Beginning June 1, the Rev. James Morrison will take over as temporary administrator for Holy Family Parish in Lewiston, while its priest, the Rev. Claude Gendreau, is away on medical leave.

Then, on Sept. 1, Morrison will move to a permanent role in Auburn, where he will serve as an assistant administrator to the city’s three Catholic parishes and churches in Mechanic Falls and Norway.

It’s all part of a shake-up that’s scheduled to continue until at least 2010, said Sue Bernard, spokeswoman for Maine’s Catholic churches.

The problem is that Maine’s priests are aging. More are retiring than are entering the diocese. By 2010, the number of active diocesan priests is forecast to fall by 20, from the 85 now to 65.

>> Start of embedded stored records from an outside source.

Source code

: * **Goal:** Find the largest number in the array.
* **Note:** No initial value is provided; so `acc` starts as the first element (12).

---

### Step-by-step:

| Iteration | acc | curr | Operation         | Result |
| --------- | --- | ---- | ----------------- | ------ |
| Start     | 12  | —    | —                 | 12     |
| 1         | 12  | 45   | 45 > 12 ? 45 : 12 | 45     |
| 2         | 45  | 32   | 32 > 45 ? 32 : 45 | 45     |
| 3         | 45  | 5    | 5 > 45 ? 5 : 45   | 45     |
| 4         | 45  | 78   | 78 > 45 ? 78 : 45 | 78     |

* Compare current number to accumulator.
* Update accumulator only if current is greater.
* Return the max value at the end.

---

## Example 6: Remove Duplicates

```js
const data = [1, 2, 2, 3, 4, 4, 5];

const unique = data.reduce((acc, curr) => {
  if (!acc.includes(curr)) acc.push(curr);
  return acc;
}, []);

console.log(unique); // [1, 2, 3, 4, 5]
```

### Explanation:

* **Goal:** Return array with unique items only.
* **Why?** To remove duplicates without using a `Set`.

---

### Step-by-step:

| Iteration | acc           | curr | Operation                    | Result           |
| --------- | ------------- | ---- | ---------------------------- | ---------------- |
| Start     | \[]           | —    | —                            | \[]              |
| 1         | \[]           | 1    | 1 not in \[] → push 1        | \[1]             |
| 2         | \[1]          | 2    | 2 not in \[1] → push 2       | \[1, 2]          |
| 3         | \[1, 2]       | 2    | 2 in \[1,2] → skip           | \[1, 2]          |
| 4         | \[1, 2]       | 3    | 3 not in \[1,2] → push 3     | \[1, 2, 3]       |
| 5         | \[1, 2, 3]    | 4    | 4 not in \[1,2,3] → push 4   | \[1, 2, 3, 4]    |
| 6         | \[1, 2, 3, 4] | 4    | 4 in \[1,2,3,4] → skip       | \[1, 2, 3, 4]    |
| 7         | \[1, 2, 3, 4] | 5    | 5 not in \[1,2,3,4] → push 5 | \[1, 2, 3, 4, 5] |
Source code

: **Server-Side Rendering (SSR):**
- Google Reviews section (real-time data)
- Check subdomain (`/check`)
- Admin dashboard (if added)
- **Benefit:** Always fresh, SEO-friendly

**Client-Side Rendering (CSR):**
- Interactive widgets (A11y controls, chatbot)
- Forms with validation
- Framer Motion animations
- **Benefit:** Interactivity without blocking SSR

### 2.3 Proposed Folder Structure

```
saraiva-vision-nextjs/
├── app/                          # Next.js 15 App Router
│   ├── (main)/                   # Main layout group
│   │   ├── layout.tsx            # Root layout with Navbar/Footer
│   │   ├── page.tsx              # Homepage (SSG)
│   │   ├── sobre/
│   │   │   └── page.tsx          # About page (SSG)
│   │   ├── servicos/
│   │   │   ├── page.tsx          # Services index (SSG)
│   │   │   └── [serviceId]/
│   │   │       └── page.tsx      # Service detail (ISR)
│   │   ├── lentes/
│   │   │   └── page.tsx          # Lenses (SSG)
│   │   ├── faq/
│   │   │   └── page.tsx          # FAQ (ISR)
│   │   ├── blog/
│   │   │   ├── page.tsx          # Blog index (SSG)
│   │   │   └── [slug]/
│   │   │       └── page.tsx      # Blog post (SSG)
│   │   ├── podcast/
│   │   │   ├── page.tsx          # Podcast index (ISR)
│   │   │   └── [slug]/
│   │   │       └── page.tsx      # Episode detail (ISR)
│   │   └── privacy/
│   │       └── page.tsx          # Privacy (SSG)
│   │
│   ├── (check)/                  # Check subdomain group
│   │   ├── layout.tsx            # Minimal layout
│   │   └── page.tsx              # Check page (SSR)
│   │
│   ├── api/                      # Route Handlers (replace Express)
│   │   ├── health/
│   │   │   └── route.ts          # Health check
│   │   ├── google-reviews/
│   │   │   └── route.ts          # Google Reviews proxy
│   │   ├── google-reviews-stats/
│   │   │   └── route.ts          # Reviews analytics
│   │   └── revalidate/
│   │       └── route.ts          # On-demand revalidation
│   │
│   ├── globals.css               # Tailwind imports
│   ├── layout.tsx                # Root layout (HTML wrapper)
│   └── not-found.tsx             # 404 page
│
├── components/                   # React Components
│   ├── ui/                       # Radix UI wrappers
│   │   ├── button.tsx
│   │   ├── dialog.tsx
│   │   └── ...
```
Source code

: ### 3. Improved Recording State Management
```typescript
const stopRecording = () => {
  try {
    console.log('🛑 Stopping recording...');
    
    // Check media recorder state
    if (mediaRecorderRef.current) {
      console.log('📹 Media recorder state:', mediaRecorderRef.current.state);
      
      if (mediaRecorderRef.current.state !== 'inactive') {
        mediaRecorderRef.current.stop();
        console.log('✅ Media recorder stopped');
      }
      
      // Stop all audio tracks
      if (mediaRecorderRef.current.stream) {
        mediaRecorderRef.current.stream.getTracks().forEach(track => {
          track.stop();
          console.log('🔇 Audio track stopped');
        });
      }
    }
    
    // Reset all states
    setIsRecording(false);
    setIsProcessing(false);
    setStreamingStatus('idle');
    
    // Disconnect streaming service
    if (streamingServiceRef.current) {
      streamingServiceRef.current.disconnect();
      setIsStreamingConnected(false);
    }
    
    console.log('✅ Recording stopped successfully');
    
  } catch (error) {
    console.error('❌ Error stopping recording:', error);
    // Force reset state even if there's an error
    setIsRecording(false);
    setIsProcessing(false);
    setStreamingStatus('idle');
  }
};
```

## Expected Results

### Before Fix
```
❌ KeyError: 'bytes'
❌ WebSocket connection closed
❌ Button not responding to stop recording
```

“We’ve seen this coming, Bernard said. “When you lose even one, the dominoes start falling.”

On Monday, her office issued details of new priest assignments to dozens of southern and central Maine churches. They also listed the retirement of priests in Falmouth, Limerick and Kittery.

Two more waves of assignments are expected to be announced in the coming weeks, Bernard said.

“We’re trying to get these people in place as the vacancies occur,” Bernard said.

Rev. Morrison, who has served as the pastor at St. Maximilian Kolbe in Scarborough for six years, was moved to make room for the consolidation of pastors at his church and St. Bartholomew in Cape Elizabeth.

In Auburn, he’ll replace the Rev. Kevin Martin, who plans to begin studies in the fall at the Pontifical University of St. Thomas Aquinas in Rome. Martin, who was ordained in 2003, plans to complete a master’s degree in moral theology.

Martin serves all three of Auburn’s Catholic parishes – Sacred Heart, St. Louis and St. Philip – and Our Lady of Ransom in Mechanic Falls and St. Catherine in Norway.

There’s no telling how long any priest will stay at his new assignment, Bernard said. Until recently, most assignments lasted either six or nine years.

“Catholic parishioners are used to some changes,” Bernard said. “This time, I can’t say that there is a pattern. We’re doing the best we can.”